ENTRIES SUPPLIED:
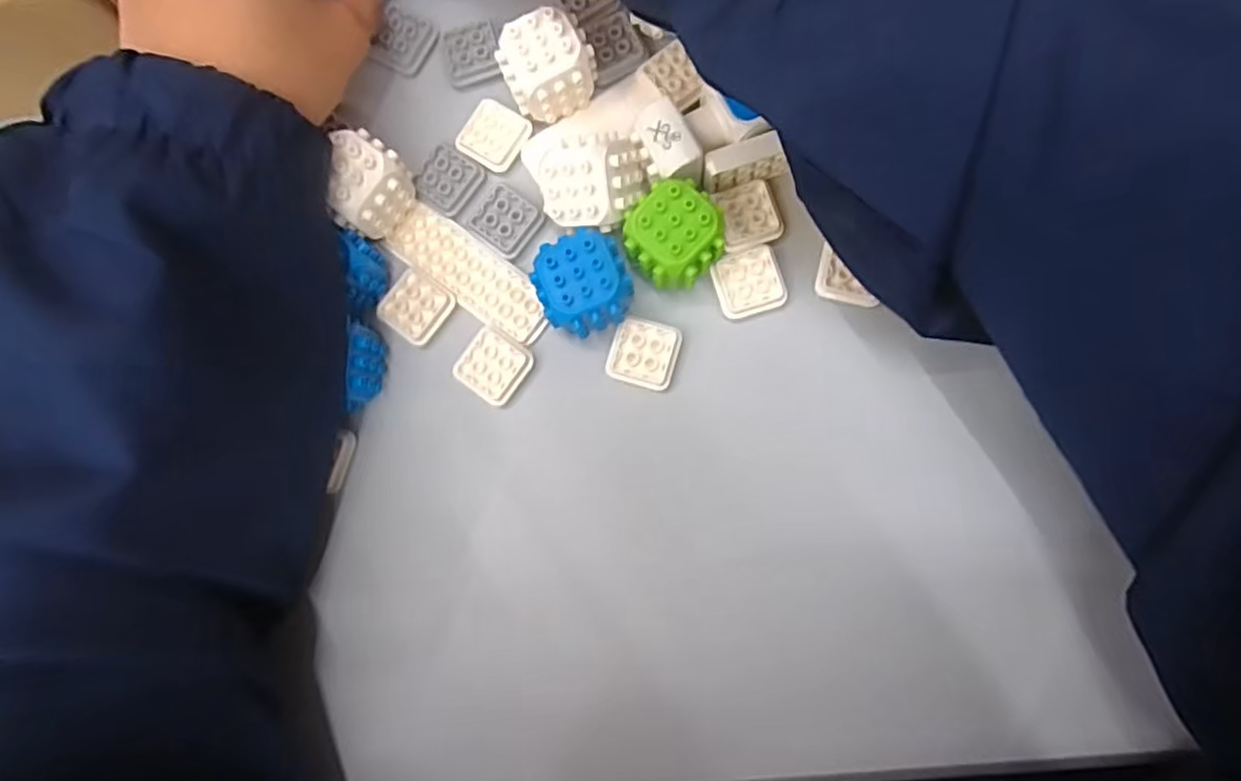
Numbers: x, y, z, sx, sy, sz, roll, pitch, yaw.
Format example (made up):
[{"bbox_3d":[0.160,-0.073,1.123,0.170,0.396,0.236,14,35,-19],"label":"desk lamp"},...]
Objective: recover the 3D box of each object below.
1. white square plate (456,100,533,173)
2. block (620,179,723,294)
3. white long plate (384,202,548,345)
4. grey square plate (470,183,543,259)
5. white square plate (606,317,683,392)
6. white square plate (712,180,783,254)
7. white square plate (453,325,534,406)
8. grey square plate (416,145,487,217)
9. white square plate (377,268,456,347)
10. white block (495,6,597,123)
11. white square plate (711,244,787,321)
[{"bbox_3d":[-0.057,-0.114,0.289,0.026,0.004,0.028,34,87,7],"label":"white square plate"},{"bbox_3d":[0.023,-0.061,0.262,0.036,0.028,0.037,-37,82,-1],"label":"block"},{"bbox_3d":[-0.065,-0.052,0.285,0.078,0.004,0.026,37,87,7],"label":"white long plate"},{"bbox_3d":[-0.051,-0.074,0.284,0.028,0.004,0.025,36,87,7],"label":"grey square plate"},{"bbox_3d":[0.010,-0.015,0.275,0.028,0.008,0.027,13,84,5],"label":"white square plate"},{"bbox_3d":[0.054,-0.075,0.275,0.026,0.004,0.027,-18,82,2],"label":"white square plate"},{"bbox_3d":[-0.054,-0.010,0.279,0.027,0.007,0.028,36,87,7],"label":"white square plate"},{"bbox_3d":[-0.077,-0.093,0.286,0.026,0.004,0.025,34,86,7],"label":"grey square plate"},{"bbox_3d":[-0.089,-0.036,0.283,0.026,0.004,0.027,34,87,7],"label":"white square plate"},{"bbox_3d":[-0.031,-0.137,0.276,0.036,0.028,0.031,-24,82,1],"label":"white block"},{"bbox_3d":[0.054,-0.046,0.275,0.028,0.008,0.028,-16,82,2],"label":"white square plate"}]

WORK INSTRUCTION: Copy every record exactly, dropping the images.

TASK SOLUTION:
Numbers: x, y, z, sx, sy, sz, roll, pitch, yaw.
Format example (made up):
[{"bbox_3d":[0.160,-0.073,1.123,0.170,0.396,0.236,14,35,-19],"label":"desk lamp"},...]
Objective: recover the 3D box of each object below.
1. white square plate (456,100,533,173)
2. block (620,179,723,294)
3. white long plate (384,202,548,345)
4. grey square plate (470,183,543,259)
5. white square plate (606,317,683,392)
6. white square plate (712,180,783,254)
7. white square plate (453,325,534,406)
8. grey square plate (416,145,487,217)
9. white square plate (377,268,456,347)
10. white block (495,6,597,123)
11. white square plate (711,244,787,321)
[{"bbox_3d":[-0.057,-0.114,0.289,0.026,0.004,0.028,34,87,7],"label":"white square plate"},{"bbox_3d":[0.023,-0.061,0.262,0.036,0.028,0.037,-37,82,-1],"label":"block"},{"bbox_3d":[-0.065,-0.052,0.285,0.078,0.004,0.026,37,87,7],"label":"white long plate"},{"bbox_3d":[-0.051,-0.074,0.284,0.028,0.004,0.025,36,87,7],"label":"grey square plate"},{"bbox_3d":[0.010,-0.015,0.275,0.028,0.008,0.027,13,84,5],"label":"white square plate"},{"bbox_3d":[0.054,-0.075,0.275,0.026,0.004,0.027,-18,82,2],"label":"white square plate"},{"bbox_3d":[-0.054,-0.010,0.279,0.027,0.007,0.028,36,87,7],"label":"white square plate"},{"bbox_3d":[-0.077,-0.093,0.286,0.026,0.004,0.025,34,86,7],"label":"grey square plate"},{"bbox_3d":[-0.089,-0.036,0.283,0.026,0.004,0.027,34,87,7],"label":"white square plate"},{"bbox_3d":[-0.031,-0.137,0.276,0.036,0.028,0.031,-24,82,1],"label":"white block"},{"bbox_3d":[0.054,-0.046,0.275,0.028,0.008,0.028,-16,82,2],"label":"white square plate"}]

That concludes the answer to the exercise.